Рудольф встал и подошел к двери. Широкая, застекленная двустворчатая дверь, сквозь нее видно фойе и лестницу, ведущую вниз, в гардероб.

Сигита стояла в углу лестницы, лицом к стене. Плечи ее дергались, она плакала.

— Сигита… — Рудольф легко прикоснулся к ее плечу.

— Оставь меня…

— Достань-ка платок…

Девочка вырвалась и, глотая слезы, выскочила на улицу, в темноту. Рудольф нагнал ее, крепко схватил и прижал к себе. И сквозь пальтишко чувствовалось, как дергается ее худенькое тельце.

— Сигита, милая ты моя…

— Папа, вернись к нам обратно!.. — И она посмотрела на Рудольфа большими зареванными глазами. Взгляд ее искал спасения. — Маме плохо… Ей очень плохо… — И девочка опять зарыдала. — Ее никто не любит, только я…

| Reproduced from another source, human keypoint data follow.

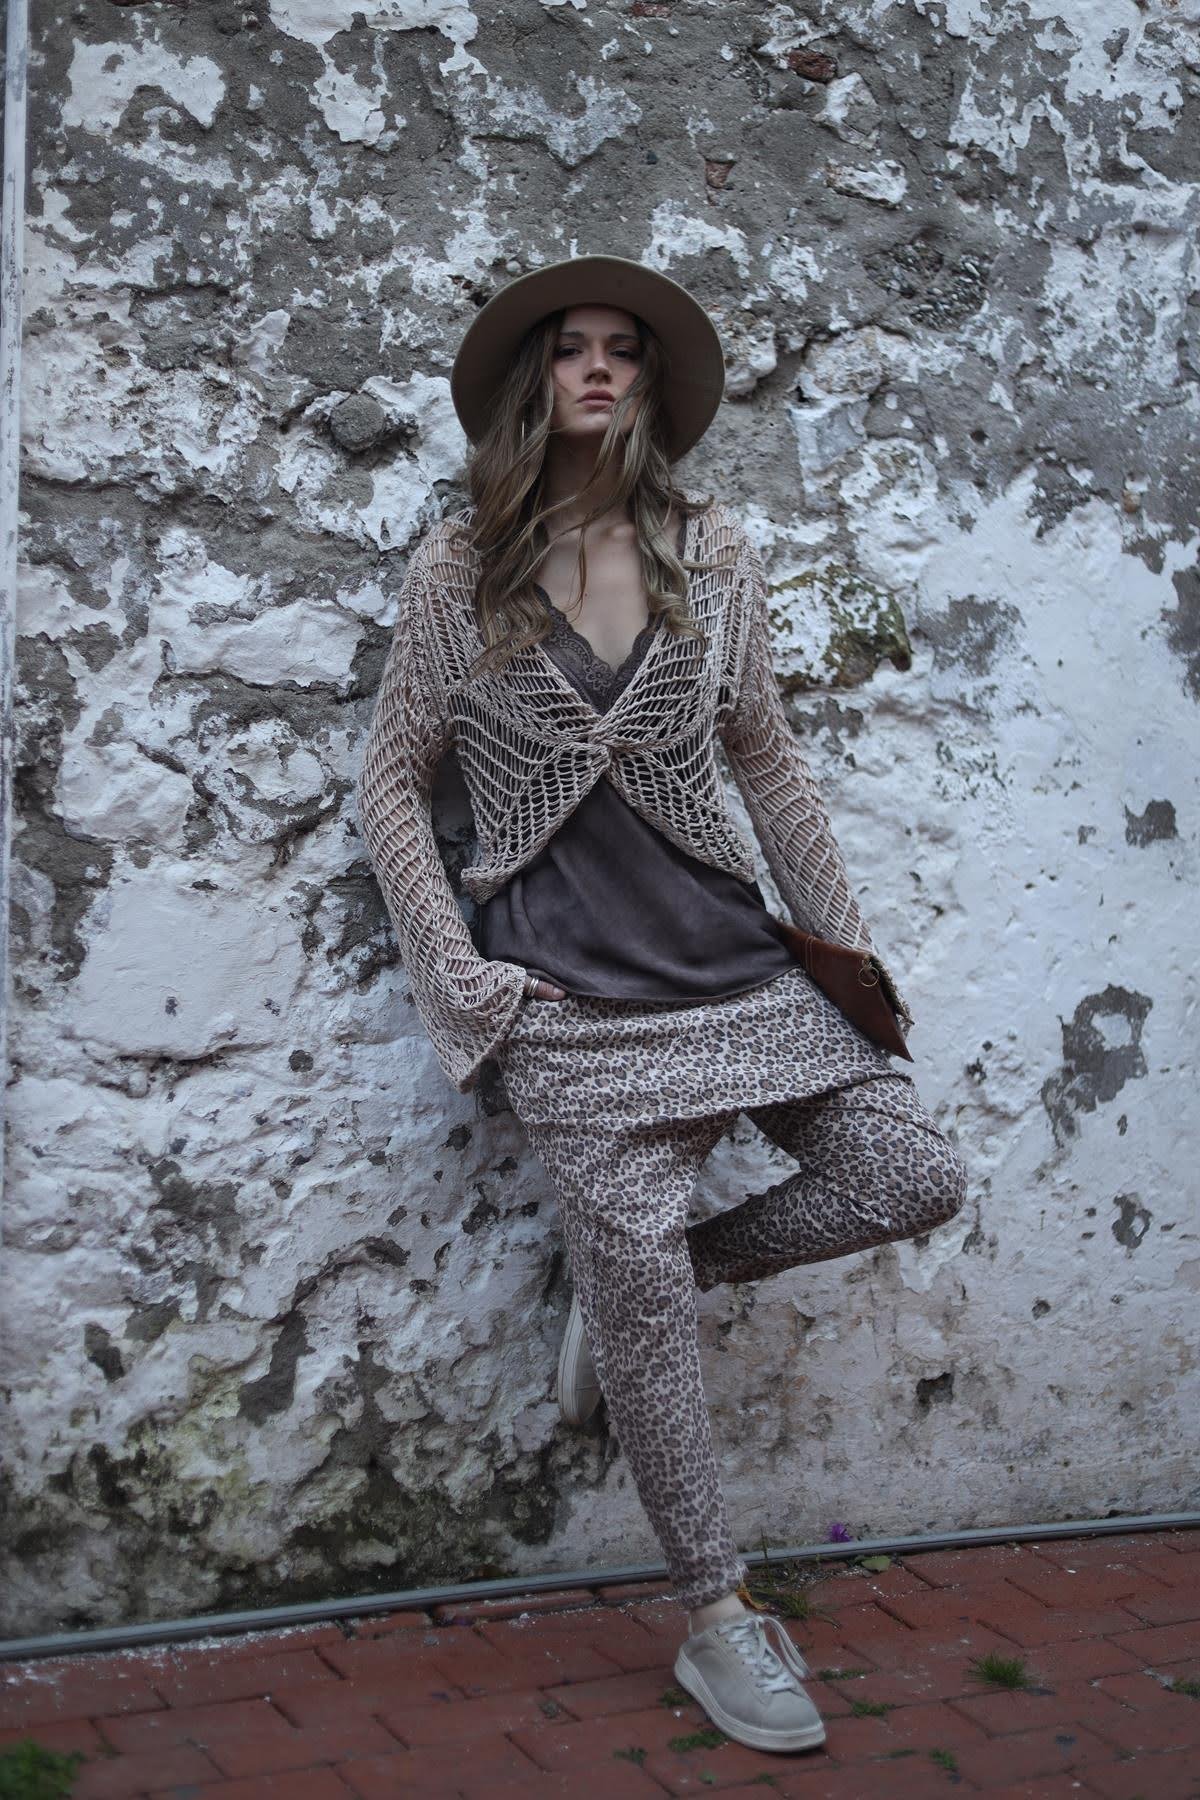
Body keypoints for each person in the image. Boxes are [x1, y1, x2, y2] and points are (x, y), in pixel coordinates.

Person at [355, 253, 968, 1756]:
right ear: (533, 378)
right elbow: (391, 786)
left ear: (649, 381)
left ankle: (654, 1285)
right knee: (630, 1291)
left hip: (730, 962)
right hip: (567, 1000)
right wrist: (461, 975)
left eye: (623, 349)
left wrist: (848, 957)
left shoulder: (712, 548)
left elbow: (766, 759)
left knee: (911, 1172)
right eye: (570, 347)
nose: (597, 367)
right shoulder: (460, 568)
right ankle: (715, 1615)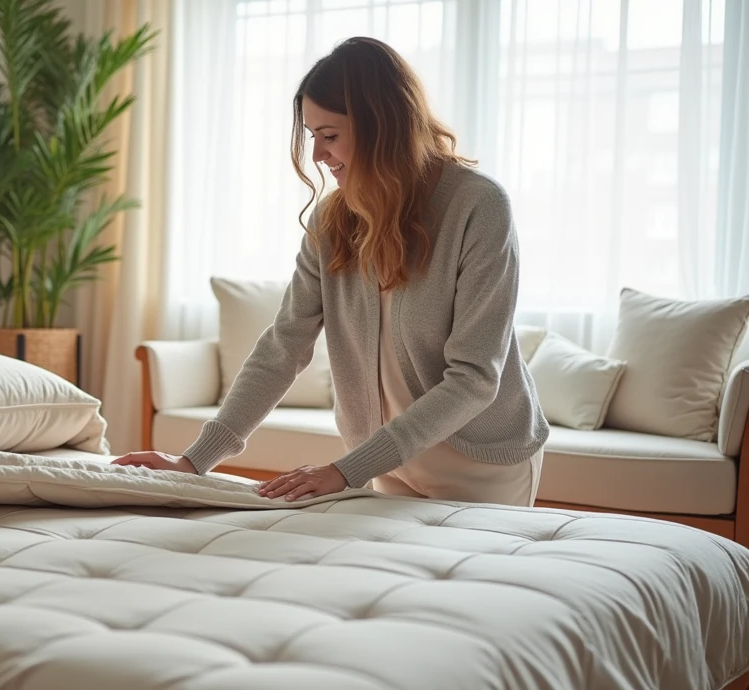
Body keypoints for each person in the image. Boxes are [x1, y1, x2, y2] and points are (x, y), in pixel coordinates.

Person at [114, 36, 549, 506]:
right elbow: (284, 347)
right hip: (386, 462)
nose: (318, 155)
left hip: (480, 462)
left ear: (382, 125)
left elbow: (474, 377)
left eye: (330, 135)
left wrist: (347, 470)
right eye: (312, 135)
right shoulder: (331, 221)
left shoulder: (478, 206)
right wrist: (194, 460)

Он хотел объяснить, почему ему нельзя вернуться, хотел сказать, что мама сама этого не хочет, но вспомнил Сигиту совсем крохотную, как она ковыляет по комнате босыми ножонками, вспомнил ручонки, которые всегда поджидали его у двери, чтобы обвиться вокруг шеи, вспомнил первый школьный год, когда Сигита приходила делать домашние задания к нему, а не к Цилде, — и все объяснения так и застряли в горле…

ГЛАВА ДВЕНАДЦАТАЯ

Телефон на столе полковника Ульфа зазвонил медленно и тихо, точно нехотя. Ульф взглянул на него с удовольствием — всю вторую половину дня он регулировал его громкость. «Не выношу, когда меня по пятьдесят раз на дню заставляют подпрыгивать», — туманно пояснил он сослуживцу, сваливая все на громкость звонка. От долгой службы разболтался упорный винт и язычок слишком свободно ходил между чашечками звонка. Ульф ножом для разрезания бумаги поворачивал винт на четверть оборота и ждал, когда кто-нибудь позвонит, потом подкручивал еще. И сам себя похваливал за то, что процесс регулирования совсем не занимает линию.